_Work item 1_.
In the discussion about clustered indexes, what did Albert argue about the primary key?
_Work item 2_.
Continue the discussion about clustered indexes from the point where it stops.

_Reading passage_.
>>>>>

On 24 Aug, 13:37, "BruceM" wrote:
In previous discussions several people who have demonstrated a good
command
of Access and of databases in general questioned the importance of
clustered
indexes for physical ordering on the disk.
http://groups.google.com/group/micro...browse_thread/...


There's 101 posts in that thread and you linked to one which I wrote!


I was trying to point to the thread, not to a specific message. Albert
argued that there is no reason not to use PK. Presumably if a
non-maintained clustered index was important that would have been worth
mentioning. He did say that there are perfectly valid reasons to use a
natural key, too.
Amy had some observations on the subject, including regarding it as silly
(or some such) that a PK (or non-null unique index) would be chosen for
clustering reasons.

<<<<<

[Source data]
>>>>>

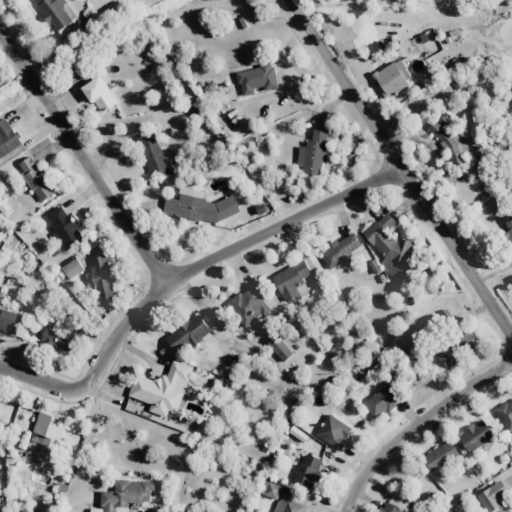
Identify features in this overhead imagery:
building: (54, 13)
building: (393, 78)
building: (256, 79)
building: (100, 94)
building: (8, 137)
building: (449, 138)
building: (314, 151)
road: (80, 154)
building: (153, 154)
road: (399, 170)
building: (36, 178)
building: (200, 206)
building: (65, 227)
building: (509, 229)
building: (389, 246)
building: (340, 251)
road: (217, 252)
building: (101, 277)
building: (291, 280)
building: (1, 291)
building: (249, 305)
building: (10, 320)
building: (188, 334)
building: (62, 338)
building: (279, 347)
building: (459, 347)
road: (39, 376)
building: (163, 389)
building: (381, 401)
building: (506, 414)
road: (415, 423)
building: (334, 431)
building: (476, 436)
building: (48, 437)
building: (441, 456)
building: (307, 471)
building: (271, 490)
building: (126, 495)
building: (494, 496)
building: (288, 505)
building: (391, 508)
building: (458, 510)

<<<<<

_Answer area 1_.
He argued that there is no reason not to use the primary key.

_Answer area 2_.
Who do you think is the knowledgeable person in this thread? I recall
David W Fenton being particularly obstructive telling he knew of lots
of things but wouldn't deign to reveal them and ironically did bother
to come back several times to tell us he couldn't be bothered g. The
only relevant post I can pick out is this:

[David W Fenton] Given that with Jet you can only have the one
clustered index, I
really think this is a pretty irrelevant consideration. I never use
the BETWEEN operator on anything but date fields, which in the vast
majority of tables could not possibly ever be a candidate for PK
(and very seldom even a candidate for inclusion in a compound
natural key, which wouldn't give you the clustered index benefit,
anyway, unless the date was the first field of the compound key).

So, I just don't see any practical benefit in your pointing out the
performance advantage of the clustered index.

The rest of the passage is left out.